In [331]: A=np.random.rand(100,200,300)
In [332]: B=A
The suggested einsum, working directly from the
C[i,j,k] = np.dot(A[i,k,:], B[j,k,:]
expression:
In [333]: np.einsum( 'ikm, jkm-> ijk', A, B).shape
Out[333]: (100, 100, 200)
In [334]: timeit np.einsum( 'ikm, jkm-> ijk', A, B).shape
800 ms ± 25.9 ms per loop (mean ± std. dev. of 7 runs, 1 loop each)
matmul does a dot on the last 2 dimensions, and treats the leading one(s) as batch. In your case 'k' is the batch dimension, and 'm' is the one that should obey the last A and 2nd to the last of B rule. So rewriting the ikm,jkm... to fit, and transposing A and B accordingly:
In [335]: np.einsum('kim,kmj->kij', A.transpose(1,0,2), B.transpose(1,2,0)).shape
Out[335]: (200, 100, 100)
In [336]: timeit np.einsum('kim,kmj->kij',A.transpose(1,0,2), B.transpose(1,2,0)).shape
774 ms ± 22.7 ms per loop (mean ± std. dev. of 7 runs, 1 loop each)

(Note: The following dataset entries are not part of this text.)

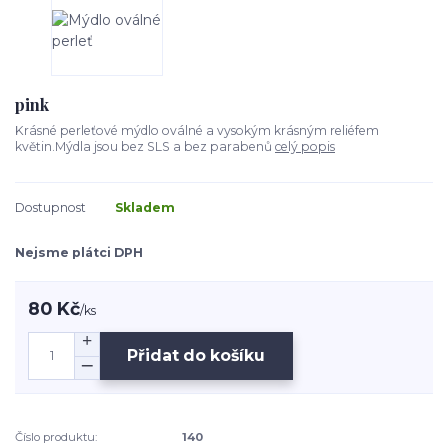
pink
Krásné perleťové mýdlo oválné a vysokým krásným reliéfem
květin.Mýdla jsou bez SLS a bez parabenů
celý popis
Dostupnost
Skladem
Nejsme plátci DPH
80 Kč
/
ks
Přidat do košíku
Číslo produktu:
140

Not much difference in performance. But now use matmul:
In [337]: (A.transpose(1,0,2)@B.transpose(1,2,0)).transpose(1,2,0).shape
Out[337]: (100, 100, 200)
In [338]: timeit (A.transpose(1,0,2)@B.transpose(1,2,0)).transpose(1,2,0).shape
64.4 ms ± 1.17 ms per loop (mean ± std. dev. of 7 runs, 10 loops each)
and verify that values match (though more often than not, if shapes match, values do to).
In [339]: np.allclose((A.transpose(1,0,2)@B.transpose(1,2,0)).transpose(1,2,0),np.einsum( 'ikm, jkm->
...: ijk', A, B))
Out[339]: True
I won't try to measure memory usage, but the time improvement suggests it too is better.
In some cases einsum is optimized to use matmul. Here that doesn't seem to be the case, though we could play with its parameters. I'm a little surprised the matmul is doing so much better.
===
I vaguely recall another SO about matmul taking a short cut when the two arrays are the same thing, A@A. I used B=A in these tests.
In [350]: timeit (A.transpose(1,0,2)@B.transpose(1,2,0)).transpose(1,2,0).shape
60.6 ms ± 1.17 ms per loop (mean ± std. dev. of 7 runs, 1 loop each)
In [352]: B2=np.random.rand(100,200,300)
In [353]: timeit (A.transpose(1,0,2)@B2.transpose(1,2,0)).transpose(1,2,0).shape
97.4 ms ± 164 µs per loop (mean ± std. dev. of 7 runs, 10 loops each)
But that only made a modest difference.
In [356]: np.__version__
Out[356]: '1.16.4'
My BLAS etc is standard Linux, nothing special.